For each roll, you compare to the DC. If you met the DC, yay! If you missed the DC, you lose a healing surge/quarter of your hit points (your choice which way you take it). If you missed by 5, you lose 2 surges/quarter of your hit points. Each defender can take one healing surge of damage from one other PC. You can spend a daily power to get a bonus of +3 to one roll. (I'm inclined to allow this after the fact, or to do the rolls sequentially? Not sure. You don't want players to have to decide up front before they get either really lucky or terribly unlucky, but speed is essential.) Typically, magic item daily powers, combat appropriate daily utility powers, and level appropriate consumable magic items get you a +2. You can't spend action points, but the fight doesn't count as an encounter for purposes of regaining action points.

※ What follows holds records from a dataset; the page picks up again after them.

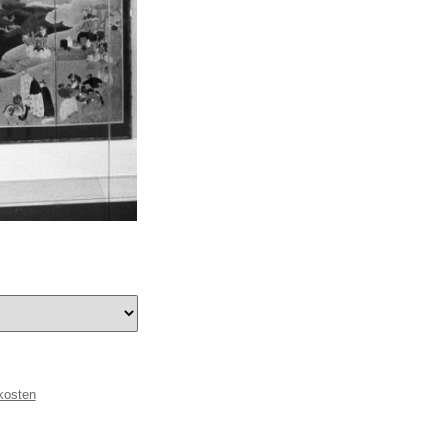
kosten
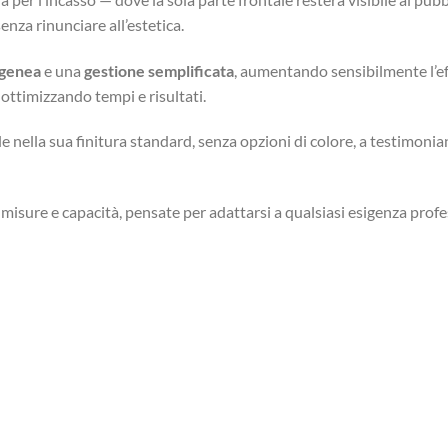
enza rinunciare all’estetica.
ogenea
e una
gestione semplificata
, aumentando sensibilmente l’eff
ottimizzando tempi e risultati.
ella sua finitura standard, senza opzioni di colore, a testimonianz
 misure e capacità, pensate per adattarsi a qualsiasi esigenza profes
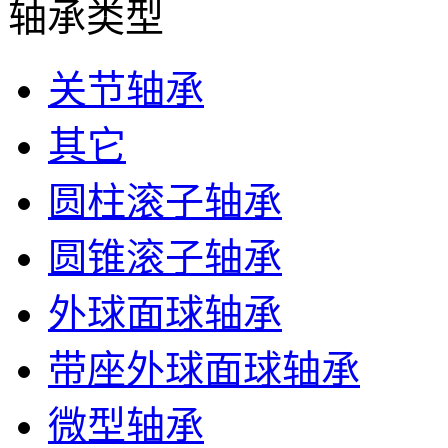
轴承类型
关节轴承
其它
圆柱滚子轴承
圆锥滚子轴承
外球面球轴承
带座外球面球轴承
微型轴承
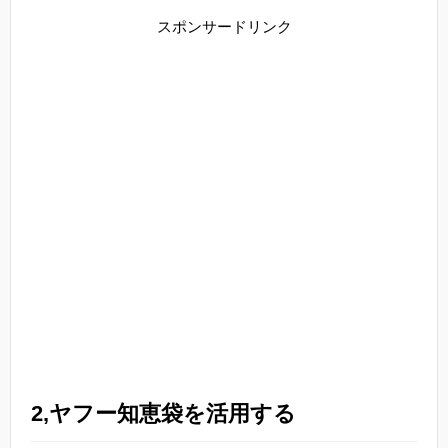
スポンサードリンク
2,ヤフー知恵袋を活用する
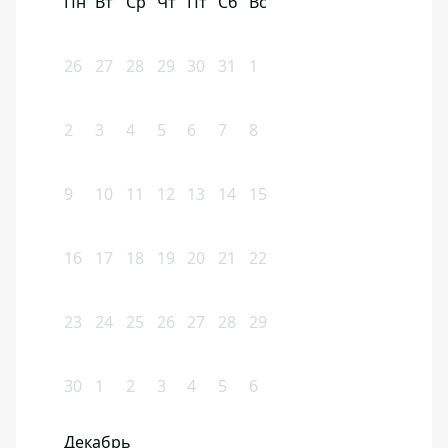
Пн
Вт
Ср
Чт
Пт
Сб
Вс
26
27
28
29
30
31
1
2
3
4
5
6
7
8
9
10
11
12
13
14
15
16
17
18
19
20
21
22
23
24
25
26
27
28
29
30
1
2
3
4
5
6
Декабрь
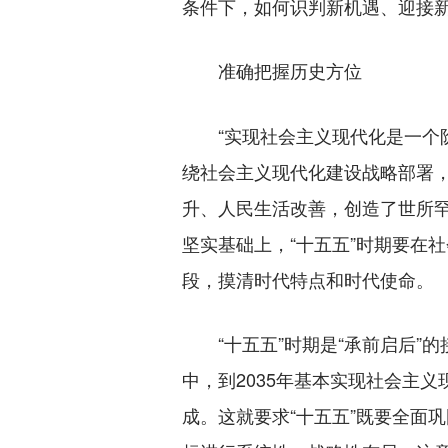
条件下，如何识判新机遇、迎接
准确把握历史方位
“实现社会主义现代化是一个阶
绕社会主义现代化建设战略部署
升、人民生活改善，创造了世所
坚实基础上，“十五五”时期要在
段，摸清时代特点和时代使命。
“十五五”时期是“承前启后”的
中，到2035年基本实现社会主义
成。这就要求“十五五”既要全面巩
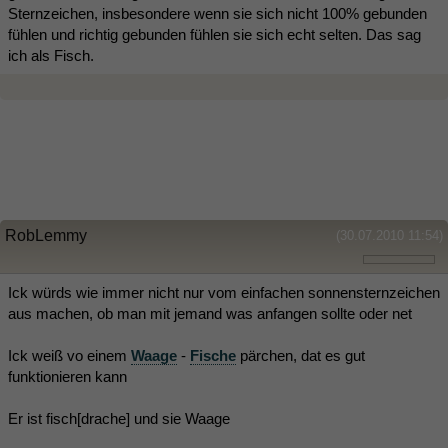
Sternzeichen, insbesondere wenn sie sich nicht 100% gebunden
fühlen und richtig gebunden fühlen sie sich echt selten. Das sag
ich als Fisch.
RobLemmy
(30.07.2010 11:54)
Ick würds wie immer nicht nur vom einfachen sonnensternzeichen
aus machen, ob man mit jemand was anfangen sollte oder net
Ick weiß vo einem
Waage
-
Fische
pärchen, dat es gut
funktionieren kann
Er ist fisch[drache] und sie Waage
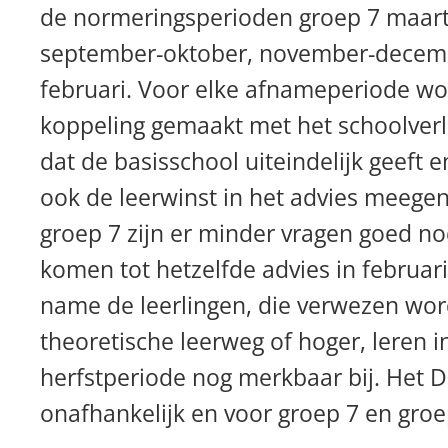
de normeringsperioden groep 7 maart-
september-oktober, november-decemb
februari. Voor elke afnameperiode wo
koppeling gemaakt met het schoolverl
dat de basisschool uiteindelijk geeft 
ook de leerwinst in het advies meege
groep 7 zijn er minder vragen goed no
komen tot hetzelfde advies in februar
name de leerlingen, die verwezen wor
theoretische leerweg of hoger, leren i
herfstperiode nog merkbaar bij. Het D
onafhankelijk en voor groep 7 en groep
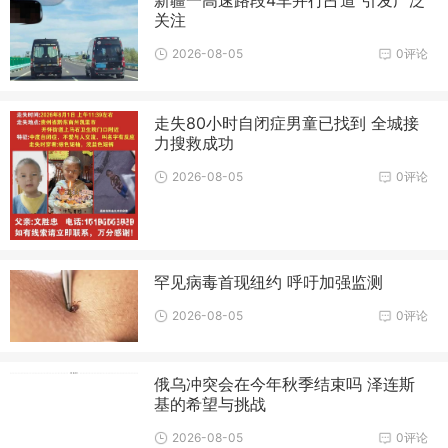
关注
2026-08-05
0评论
走失80小时自闭症男童已找到 全城接
力搜救成功
2026-08-05
0评论
罕见病毒首现纽约 呼吁加强监测
2026-08-05
0评论
俄乌冲突会在今年秋季结束吗 泽连斯
基的希望与挑战
2026-08-05
0评论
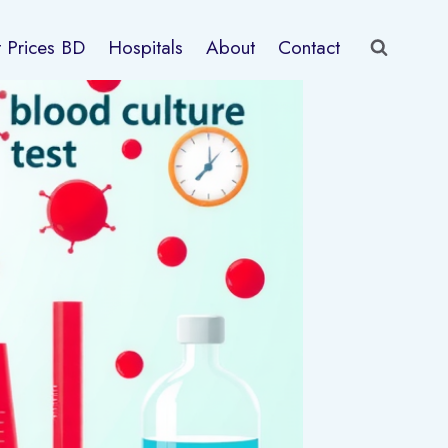
t Prices BD
Hospitals
About
Contact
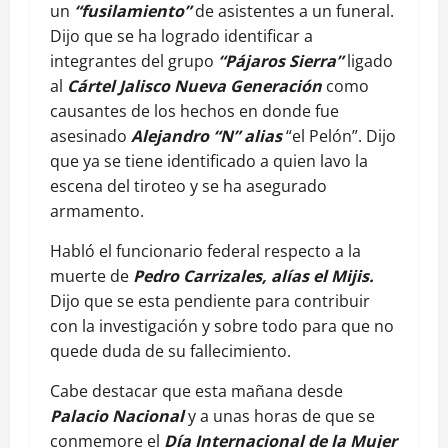
un
“fusilamiento”
de asistentes a un funeral.
Dijo que se ha logrado identificar a
integrantes del grupo
“Pájaros Sierra”
ligado
al
Cártel Jalisco Nueva Generación
como
causantes de los hechos en donde fue
asesinado
Alejandro “N” alias
“el Pelón”. Dijo
que ya se tiene identificado a quien lavo la
escena del tiroteo y se ha asegurado
armamento.
Habló el funcionario federal respecto a la
muerte de
Pedro Carrizales, alías el Mijis.
Dijo que se esta pendiente para contribuir
con la investigación y sobre todo para que no
quede duda de su fallecimiento.
Cabe destacar que esta mañana desde
Palacio Nacional
y a unas horas de que se
conmemore el
Día Internacional de la Mujer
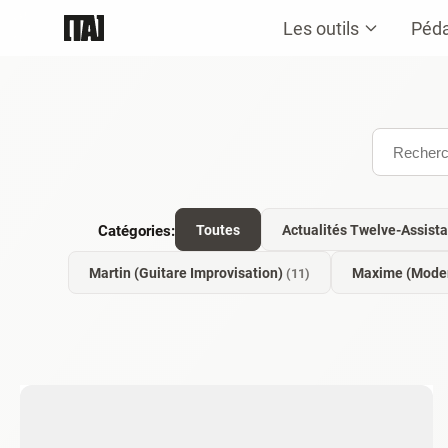
Les outils
Péd
Catégories:
Toutes
Actualités Twelve-Assist
Martin (Guitare Improvisation)
Maxime (Moder
(11)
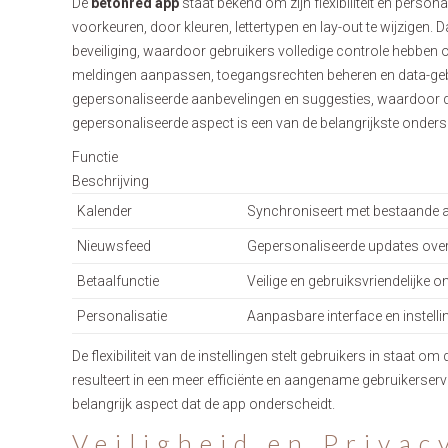
De
betonred app
staat bekend om zijn flexibiliteit en perso
voorkeuren, door kleuren, lettertypen en lay-out te wijzigen. 
beveiliging, waardoor gebruikers volledige controle hebben 
meldingen aanpassen, toegangsrechten beheren en data-gebru
gepersonaliseerde aanbevelingen en suggesties, waardoor de
gepersonaliseerde aspect is een van de belangrijkste onder
Functie
Beschrijving
Kalender
Synchroniseert met bestaande a
Nieuwsfeed
Gepersonaliseerde updates over
Betaalfunctie
Veilige en gebruiksvriendelijke on
Personalisatie
Aanpasbare interface en instelli
De flexibiliteit van de instellingen stelt gebruikers in staat
resulteert in een meer efficiënte en aangename gebruikerserv
belangrijk aspect dat de app onderscheidt.
Veiligheid en Privac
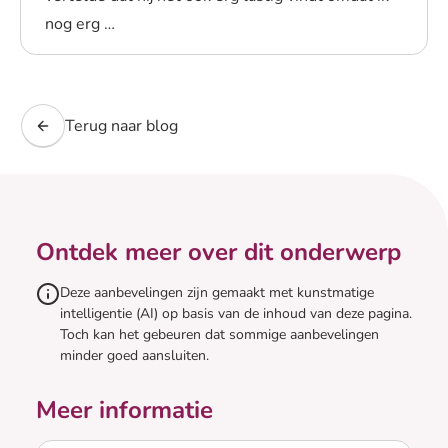
nog erg …
Lees blogpost
Terug naar blog
Ontdek meer over dit onderwerp
Deze aanbevelingen zijn gemaakt met kunstmatige
intelligentie (AI) op basis van de inhoud van deze pagina.
Toch kan het gebeuren dat sommige aanbevelingen
minder goed aansluiten.
Meer informatie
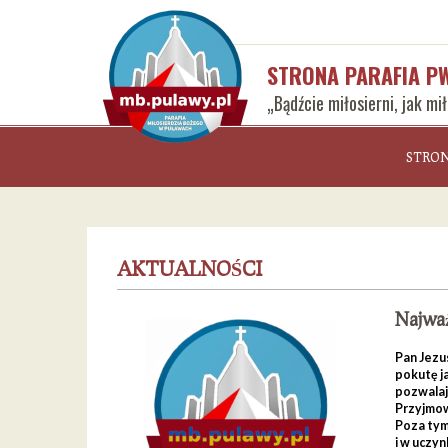
STRONA PARAFIA P
„Bądźcie miłosierni, jak mi
STRO
AKTUALNOŚCI
Najważ
Pan Jezu
pokutę j
pozwalają
Przyjmow
Poza tym 
i w uczyn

The whole thing should take maybe five minutes, start to finish, but still produce something vaguely like the resource burn of hacking your way through the fight.

As should be clear, I haven't playtested this at all. My numbers might be off, maybe even way of. An on-level fight without any daily powers spent should average 3 healing surges per character spent, which seems roughly right--spending a daily power will almost certainly save a healing surge (although that may not be enough of a pay-off for a daily power, but it means that daily powers will mostly get used on screen, which seems right). Also, while some similar system can be used in PF/3.x/other games, you would need to come up with a more nuanced way of handling spell resources (probably something like top level spells are +2, next level spells are +1, etc.--if you only toss magic missiles at a high level combat, you suffer big penalties, thus taking more damage; but the healing economy is very different, too, so...). Ideally we would test the system versus actual combat to try to determine how close it is to accurate, but that would take some work--I might try eventually but I don't have time in the near future.